Top of DATASET EXTRACT

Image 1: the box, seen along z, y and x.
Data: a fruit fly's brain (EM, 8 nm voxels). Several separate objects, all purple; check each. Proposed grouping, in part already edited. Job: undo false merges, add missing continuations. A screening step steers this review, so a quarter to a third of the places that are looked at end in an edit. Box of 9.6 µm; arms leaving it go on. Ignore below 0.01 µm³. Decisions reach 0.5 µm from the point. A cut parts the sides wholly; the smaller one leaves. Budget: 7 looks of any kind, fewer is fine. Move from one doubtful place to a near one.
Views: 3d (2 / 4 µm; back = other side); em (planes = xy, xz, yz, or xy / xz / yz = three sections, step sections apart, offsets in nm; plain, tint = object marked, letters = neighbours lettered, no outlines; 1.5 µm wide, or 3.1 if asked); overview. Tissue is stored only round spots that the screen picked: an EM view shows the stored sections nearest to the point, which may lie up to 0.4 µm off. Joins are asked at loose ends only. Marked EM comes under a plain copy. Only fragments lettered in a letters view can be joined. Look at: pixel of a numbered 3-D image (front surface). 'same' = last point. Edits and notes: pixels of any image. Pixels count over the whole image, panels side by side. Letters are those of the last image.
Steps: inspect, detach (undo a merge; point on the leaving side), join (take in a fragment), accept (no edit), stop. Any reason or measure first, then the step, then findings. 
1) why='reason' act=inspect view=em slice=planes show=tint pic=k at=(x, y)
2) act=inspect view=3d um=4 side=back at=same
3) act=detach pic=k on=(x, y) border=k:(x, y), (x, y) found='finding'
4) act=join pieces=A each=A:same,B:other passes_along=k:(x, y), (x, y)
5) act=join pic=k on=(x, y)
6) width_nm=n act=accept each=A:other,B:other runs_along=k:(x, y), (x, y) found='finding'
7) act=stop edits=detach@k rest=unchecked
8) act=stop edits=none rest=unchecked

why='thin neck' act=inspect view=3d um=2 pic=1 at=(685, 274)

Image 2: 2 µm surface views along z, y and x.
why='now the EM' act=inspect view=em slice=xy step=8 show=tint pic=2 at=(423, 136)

Bottom of DATASET EXTRACT

**HOW TO COMPLETE THIS TASK:** Every line of the material should come back unchanged.

**RESPONSE TO THE TASK:**
Image 1: the box, seen along z, y and x.
Data: a fruit fly's brain (EM, 8 nm voxels). Several separate objects, all purple; check each. Proposed grouping, in part already edited. Job: undo false merges, add missing continuations. A screening step steers this review, so a quarter to a third of the places that are looked at end in an edit. Box of 9.6 µm; arms leaving it go on. Ignore below 0.01 µm³. Decisions reach 0.5 µm from the point. A cut parts the sides wholly; the smaller one leaves. Budget: 7 looks of any kind, fewer is fine. Move from one doubtful place to a near one.
Views: 3d (2 / 4 µm; back = other side); em (planes = xy, xz, yz, or xy / xz / yz = three sections, step sections apart, offsets in nm; plain, tint = object marked, letters = neighbours lettered, no outlines; 1.5 µm wide, or 3.1 if asked); overview. Tissue is stored only round spots that the screen picked: an EM view shows the stored sections nearest to the point, which may lie up to 0.4 µm off. Joins are asked at loose ends only. Marked EM comes under a plain copy. Only fragments lettered in a letters view can be joined. Look at: pixel of a numbered 3-D image (front surface). 'same' = last point. Edits and notes: pixels of any image. Pixels count over the whole image, panels side by side. Letters are those of the last image.
Steps: inspect, detach (undo a merge; point on the leaving side), join (take in a fragment), accept (no edit), stop. Any reason or measure first, then the step, then findings. 
1) why='reason' act=inspect view=em slice=planes show=tint pic=k at=(x, y)
2) act=inspect view=3d um=4 side=back at=same
3) act=detach pic=k on=(x, y) border=k:(x, y), (x, y) found='finding'
4) act=join pieces=A each=A:same,B:other passes_along=k:(x, y), (x, y)
5) act=join pic=k on=(x, y)
6) width_nm=n act=accept each=A:other,B:other runs_along=k:(x, y), (x, y) found='finding'
7) act=stop edits=detach@k rest=unchecked
8) act=stop edits=none rest=unchecked

why='thin neck' act=inspect view=3d um=2 pic=1 at=(685, 274)

Image 2: 2 µm surface views along z, y and x.
why='now the EM' act=inspect view=em slice=xy step=8 show=tint pic=2 at=(423, 136)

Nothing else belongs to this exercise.